Élise Brouillette - ebrouillette@lexismedia.ca

Un dépanneur de Joliette proposera la cigarette sans fumée iQOS

Les avantages du controversé produit ne sont pas encore démontrés

©(Photo TC Media - Élise Brouillette)

AFFAIRES. La nouvelle cigarette sans fumée iQOS (I quit ordinary smoking) de la compagnie Philip Morris, un produit qui a fait l'objet de peu d'études indépendantes, fait son apparition dans Lanaudière. 

En effet, le Dépanneur Michel Karam, situé à Joliette, a été sélectionné pour faire partie des quelques détaillants qui détiendront le produit dans la province.

Si la nouvelle cigarette est déjà disponible en Asie et en Europe, son arrivée en terre canadienne et au Québec est très récente.

En entrevue avec l'Action, Steve Karam souligne que le dépanneur sera le seul détaillant de la cigarette iQOS entre Repentigny et Québec.

La cigarette iQOS consiste en un dispositif électronique dans lequel on insère des bâtonnets de tabac qui sont chauffés générant ainsi une vapeur qui contient de la nicotine et qui peut être inhalée.

Selon la compagnie Philip Morris, ce qui est innovateur, c'est que le tabac est chauffé à 350 degrés Celsius plutôt que brûlé à 800 degrés comme dans une cigarette traditionnelle. L’entreprise affirme que le procédé réduit la formation de produits toxiques et permet d'offrir « une cigarette moins nocive pour les fumeurs ».

Annie Montreuil, conseillère scientifique à l'Institut national de santé publique du Québec, souligne que la cigarette iQOS, qui contient du tabac, se situe en quelque sorte entre la cigarette conventionnelle et la cigarette électronique, dont le liquide peut contenir de la nicotine, mais pas de tabac.

Elle remarque que cela fait des décennies que les compagnies de tabac tentent de proposer des produits supposément à faible risque et qu'iQOS fait partie d'une nouvelle génération. « D'autres compagnies de tabac ont aussi lancé leur propre marque. » Toutefois, les autres produits ne seraient pas encore disponibles en sol québécois.

Annie Montreuil mentionne que pour un fumeur, l'intérêt de la cigarette iQOS est que la nicotine serait administrée plus rapidement qu'avec la cigarette électronique. « L'avantage pour le fumeur est qu'il y a de plus grandes similarités avec la cigarette conventionnelle, notamment le goût. »

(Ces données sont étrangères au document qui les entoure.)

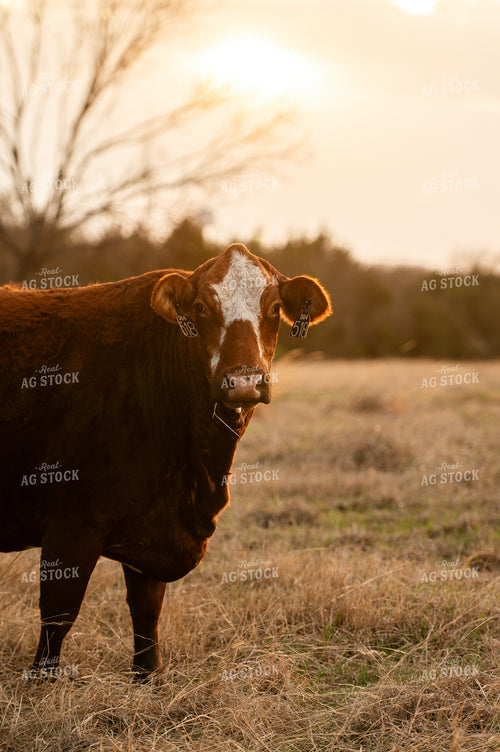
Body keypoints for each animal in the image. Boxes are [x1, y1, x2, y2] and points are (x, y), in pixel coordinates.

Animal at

Mme Montreuil insiste sur le fait que même si en principe ce serait moins nocif, la cigarette iQOS n'est pas sans risque. Elle ajoute qu'il y a peu d'études indépendantes sur ces produits et que l'information disponible provient uniquement des compagnies elles-mêmes. « On ne sait pas grand-chose, mais en théorie ce serait une alternative préférable à la cigarette conventionnelle. Dans le passé, toutefois, les études indépendantes n'ont jamais réussi à confirmer les prétentions des compagnies de tabac. »

Elle affirme aussi que le message doit être qu'une personne qui n'est pas dépendante à la nicotine ne devrait pas commencer à utiliser ce produit.

Finalement, Annie Montreuil rappelle que la loi sur le tabac, au Québec, s'applique aussi aux produits tels que iQOS.

De son côté, Steve Karam explique que le dépanneur ne peut proposer de lui-même le produit, mais qu'il est offert à tous ceux qui en font la demande.

Le Dépanneur Michel Karam détient la cigarette iQOS en commerce depuis environ un mois et il générerait une certaine curiosité.